DATA RECORDS:
┄┄┄┄┄┄
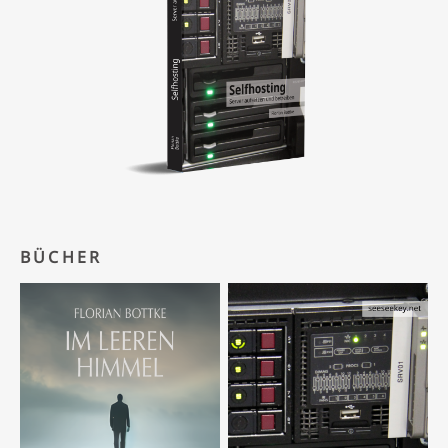
BÜCHER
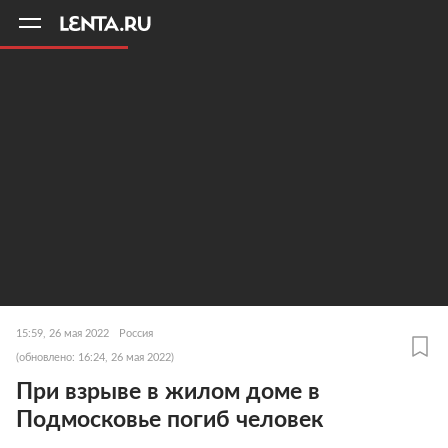
11
A
15:59, 26 мая 2022
Россия
(обновлено: 16:24, 26 мая 2022)
При взрыве в жилом доме в
Подмосковье погиб человек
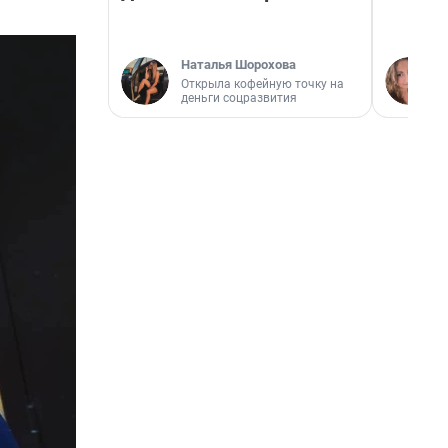
Наталья Шорохова
Открыла кофейную точку на
деньги соцразвития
┄┄┄┄┄┄
WORK REQUEST:
Skipping any pictures, copy the entries exactly as they appear.

RESPONSE FOR THIS EXERCISE:
BÜCHER
11
A
15:59, 26 мая 2022
Россия
(обновлено: 16:24, 26 мая 2022)
При взрыве в жилом доме в
Подмосковье погиб человек
Наталья Шорохова
Открыла кофейную точку на
деньги соцразвития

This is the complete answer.